Christians and Politics, Perspectives from Pastor Matthew

Election Day is next week and given this is my first time with Bergen UMC in a presidential election I wanted to share a few thoughts here. I love politics, I always have. I don’t love most of the ways that politics normally plays out, especially for our nation’s most influential office. What I do love is living in the United State of American and the potential our process has for goodness, fairness, and justice. In my younger years I wondered if one day life might lead me to a place of seeking political office, but the call God put on my life has obviously lead me in other places.
For all of my interest and passion in this important area of life I realized that I had some difficult decisions to make a number of years ago. There is a variety of opinion when it comes to how pastors should approach politics and elections. After a lot of prayerful consideration and conversation with other clergy about their approach I decided that in order to best shepherd those entrusted to my care that I needed to not be affiliated with any specific political party.
This was a difficult decision as one that had always leaned towards one particular party, but I still believe the choice to disaffiliate was the right one for me as a pastor. I have served diverse people in many settings. What I value so much about the church, is the way that it brings people together that might not connect in any other sphere of life because of their differences. They might not agree on politics at all, but because of Jesus in their lives, they gather together to find common ground around His Table.
I understand how personal and passionate politics gets for people. I have also seen people whose faith I admire and wish I could love Jesus in the ways that they do have very different political ideas from each other. Because of the call that God has placed on my life and the love I have for the people He has given me to serve, not only am I no longer registered with a political party, but you will not hear me take the side of one candidate over another.
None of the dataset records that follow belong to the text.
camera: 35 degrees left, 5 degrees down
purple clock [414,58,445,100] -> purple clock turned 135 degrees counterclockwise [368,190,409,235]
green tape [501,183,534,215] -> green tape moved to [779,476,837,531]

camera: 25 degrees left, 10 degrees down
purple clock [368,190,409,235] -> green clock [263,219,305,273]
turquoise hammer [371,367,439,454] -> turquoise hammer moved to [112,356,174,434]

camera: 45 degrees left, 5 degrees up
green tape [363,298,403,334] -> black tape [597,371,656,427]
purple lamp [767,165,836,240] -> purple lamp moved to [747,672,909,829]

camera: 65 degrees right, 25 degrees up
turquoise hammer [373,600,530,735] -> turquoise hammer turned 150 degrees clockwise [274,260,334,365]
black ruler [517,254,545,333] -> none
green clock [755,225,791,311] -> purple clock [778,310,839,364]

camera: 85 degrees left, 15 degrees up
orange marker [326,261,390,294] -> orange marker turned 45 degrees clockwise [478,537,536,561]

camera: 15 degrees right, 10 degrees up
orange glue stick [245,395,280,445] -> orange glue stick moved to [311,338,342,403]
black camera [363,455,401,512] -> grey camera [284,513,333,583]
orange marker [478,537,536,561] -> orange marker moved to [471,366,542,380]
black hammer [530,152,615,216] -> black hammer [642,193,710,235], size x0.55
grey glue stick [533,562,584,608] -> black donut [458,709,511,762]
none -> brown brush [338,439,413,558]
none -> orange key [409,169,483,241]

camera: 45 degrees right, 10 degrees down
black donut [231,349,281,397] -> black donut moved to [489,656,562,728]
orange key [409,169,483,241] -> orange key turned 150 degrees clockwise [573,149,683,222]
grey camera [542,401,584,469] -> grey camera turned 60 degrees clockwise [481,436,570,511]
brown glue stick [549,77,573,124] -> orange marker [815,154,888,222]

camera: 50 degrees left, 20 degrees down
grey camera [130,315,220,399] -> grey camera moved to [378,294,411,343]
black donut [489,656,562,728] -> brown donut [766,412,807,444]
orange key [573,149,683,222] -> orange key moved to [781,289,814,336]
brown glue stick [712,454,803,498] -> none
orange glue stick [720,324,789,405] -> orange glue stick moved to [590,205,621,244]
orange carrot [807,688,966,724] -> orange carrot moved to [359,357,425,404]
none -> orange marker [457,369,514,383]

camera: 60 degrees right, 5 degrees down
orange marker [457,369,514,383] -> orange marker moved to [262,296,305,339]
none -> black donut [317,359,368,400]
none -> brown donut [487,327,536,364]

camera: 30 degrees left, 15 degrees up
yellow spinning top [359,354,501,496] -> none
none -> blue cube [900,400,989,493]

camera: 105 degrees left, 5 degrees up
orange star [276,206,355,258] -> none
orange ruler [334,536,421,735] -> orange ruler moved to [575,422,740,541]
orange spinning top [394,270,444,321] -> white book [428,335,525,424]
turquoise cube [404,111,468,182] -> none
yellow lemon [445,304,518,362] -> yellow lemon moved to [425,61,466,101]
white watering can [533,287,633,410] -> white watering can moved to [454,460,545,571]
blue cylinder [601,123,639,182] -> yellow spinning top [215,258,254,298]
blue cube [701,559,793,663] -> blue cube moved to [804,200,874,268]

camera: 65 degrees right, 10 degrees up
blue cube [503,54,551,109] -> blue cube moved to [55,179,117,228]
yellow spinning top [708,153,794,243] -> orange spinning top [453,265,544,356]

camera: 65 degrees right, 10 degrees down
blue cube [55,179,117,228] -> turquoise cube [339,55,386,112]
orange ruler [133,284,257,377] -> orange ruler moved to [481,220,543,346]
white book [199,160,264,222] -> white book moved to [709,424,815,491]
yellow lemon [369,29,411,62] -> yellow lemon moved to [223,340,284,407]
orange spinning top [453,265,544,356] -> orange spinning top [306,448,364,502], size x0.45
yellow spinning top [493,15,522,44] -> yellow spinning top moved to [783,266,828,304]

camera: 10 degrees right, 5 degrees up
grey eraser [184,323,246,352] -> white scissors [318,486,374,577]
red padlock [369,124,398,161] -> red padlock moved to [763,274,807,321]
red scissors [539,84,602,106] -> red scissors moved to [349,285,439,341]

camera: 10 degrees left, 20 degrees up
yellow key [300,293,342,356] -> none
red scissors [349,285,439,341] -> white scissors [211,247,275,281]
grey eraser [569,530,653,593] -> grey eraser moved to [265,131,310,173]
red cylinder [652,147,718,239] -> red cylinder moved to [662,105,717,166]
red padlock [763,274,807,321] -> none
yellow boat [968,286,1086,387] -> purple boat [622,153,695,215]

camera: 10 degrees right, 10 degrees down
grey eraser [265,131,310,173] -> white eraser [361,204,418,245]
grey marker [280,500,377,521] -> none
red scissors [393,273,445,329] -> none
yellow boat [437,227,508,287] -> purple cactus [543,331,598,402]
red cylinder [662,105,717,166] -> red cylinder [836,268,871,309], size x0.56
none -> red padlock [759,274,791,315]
This election cycle has had me struggle in regards to my approach due to some of the character concerns that have been so public with the leading candidates. In my continued prayerful discernment I still believe the most Spirit-led way that I can pastor Republicans, Democrats, Independents, and otherwise affiliated, is by not taking sides or revealing my hand regarding how I will personally vote.
What I will encourage Christians towards is to invite Christ with you into the voting booth. Do your homework on a candidate and on the political party’s platforms. Regardless of what other spiritual leaders may claim, there is no one candidate or party that will ever perfectly represent the priorities in scripture on all fronts (I can say this with confidence, as my reading of scripture tells me clearly that when Jesus returns it won’t be to run for president). I encourage you to read Christians that advocate for different candidates with a prayerful eye for ways that scripture would lead us in public policy.
There are many such resources out there for you to consider. One place in particular that I have always respected is Christianity Today. This year especially, they have been very balanced in the perspectives they have shared. They have had articles advocating for different candidates from the perspective of thoughtful Christians, thoughts about people of faith on “choosing the lessor of two evils”, and much thoughtful commentary on the issues that scripture demands us as Christians to take seriously.
This link will get you to Christianity Today’s political blog. There are other great resources out there for Christians, but again, this is the most balanced that I’ve seen. Join me in praying for our country, these elections, and for all of our political leaders as 1 Timothy 2:1-4 calls us to:

“Therefore I exhort first of all that supplications, prayers, intercessions, and giving of thanks be made for all men, for kings and all who are in authority, that we may lead a quiet and peaceable life in all godliness and reverence. For this is good and acceptable in the sight of God our Savior, who desires all men to be saved and to come to the knowledge of the truth.”